Sec. 11. For the purpose of proper administration of this act
and to prevent evasion of the tax levied under this act, evidence
that a service has been received in this state is prima facie
evidence that the service is subject to tax.
Sec. 13. (1) Except as otherwise provided in subsections (2)
and (4), every person performing or delivering a service subject to
the tax levied under this act, on or before the twentieth day of
each calendar month, shall file with the department a return for
the preceding calendar month, in a form prescribed by the
department, showing information the department considers necessary
for the proper administration of this act. At the same time, each
person shall pay to the department the amount of tax imposed by
this act with respect to the services covered by the return.
(2) If considered necessary to ensure payment of the tax
levied under this act or to provide a more efficient
administration, the department may require and prescribe the filing
of returns and payment of the tax for other than monthly periods.
(3) The tax levied under this act shall accrue to this state
on the last day of each calendar month.
(4) If a due date falls on a Saturday, Sunday, state holiday,
or legal banking holiday, the tax levied under this act is due on
the next succeeding business day.
Sec. 15. (1) For purposes of the tax levied under this act, a
taxpayer shall source a transaction for a service as follows:
(a) If the service is received by the purchaser or the
purchaser's designee at a business location of the service
provider, the transaction is sourced to that business location.
(b) If the service is not received by the purchaser or the
purchaser’s designee at a business location of the service
provider, the transaction is sourced to the location where the
service is received by the purchaser or the purchaser’s designee,
if known to the service provider.

→ Request A
Do these statements agree with the tax act excerpt above? For each, answer yes or no and quote the deciding words. (i) A return must be filed on or before the twentieth day of each calendar month. (ii) The tax accrues to the state on the first day of each calendar month. (iii) When a due date falls on a Sunday, the tax is due on the next succeeding business day.
→ Request B
Reproduce word for word the text read from every one of the page-picture entries below. Leave the picture markers out of your answer.

→ Data shown
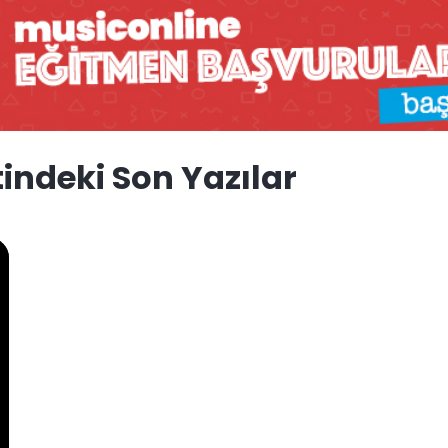
tindeki Son Yazılar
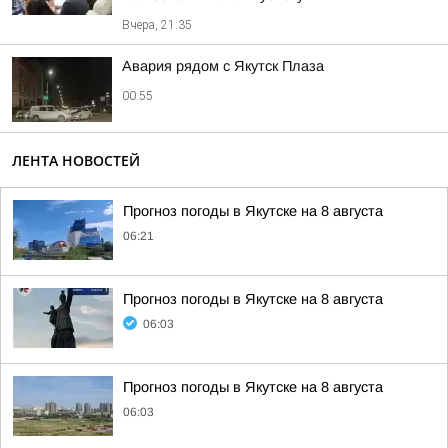
Вчера, 21:35
Авария рядом с Якутск Плаза
00:55
ЛЕНТА НОВОСТЕЙ
Прогноз погоды в Якутске на 8 августа
06:21
Прогноз погоды в Якутске на 8 августа
06:03
Прогноз погоды в Якутске на 8 августа
06:03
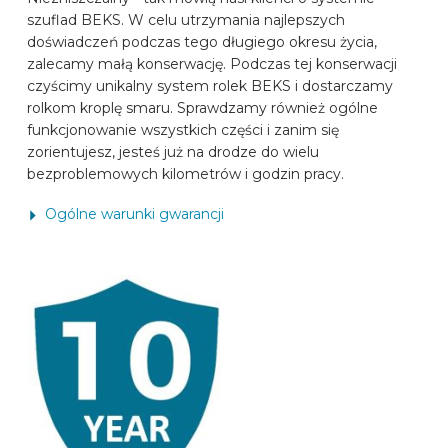
szuflad BEKS. W celu utrzymania najlepszych
MARKI SAMOCHODÓW
doświadczeń podczas tego długiego okresu życia,
zalecamy małą konserwację. Podczas tej konserwacji
czyścimy unikalny system rolek BEKS i dostarczamy
KONTAKT
rolkom kroplę smaru. Sprawdzamy również ogólne
funkcjonowanie wszystkich części i zanim się
zorientujesz, jesteś już na drodze do wielu
SKONFIGUROWAĆ ONLINE
bezproblemowych kilometrów i godzin pracy.
Ogólne warunki gwarancji
PL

→ Written solution A
(i) Yes: "on or before the twentieth day of each calendar month, shall file with the department a return"
(ii) No: "shall accrue to this state on the last day of each calendar month"
(iii) Yes: "If a due date falls on a Saturday, Sunday, state holiday, or legal banking holiday, the tax levied under this act is due on the next succeeding business day"

→ Written solution B
tindeki Son Yazılar
Вчера, 21:35
Авария рядом с Якутск Плаза
00:55
ЛЕНТА НОВОСТЕЙ
Прогноз погоды в Якутске на 8 августа
06:21
Прогноз погоды в Якутске на 8 августа
06:03
Прогноз погоды в Якутске на 8 августа
06:03
szuflad BEKS. W celu utrzymania najlepszych
MARKI SAMOCHODÓW
doświadczeń podczas tego długiego okresu życia,
zalecamy małą konserwację. Podczas tej konserwacji
czyścimy unikalny system rolek BEKS i dostarczamy
KONTAKT
rolkom kroplę smaru. Sprawdzamy również ogólne
funkcjonowanie wszystkich części i zanim się
zorientujesz, jesteś już na drodze do wielu
SKONFIGUROWAĆ ONLINE
bezproblemowych kilometrów i godzin pracy.
Ogólne warunki gwarancji
PL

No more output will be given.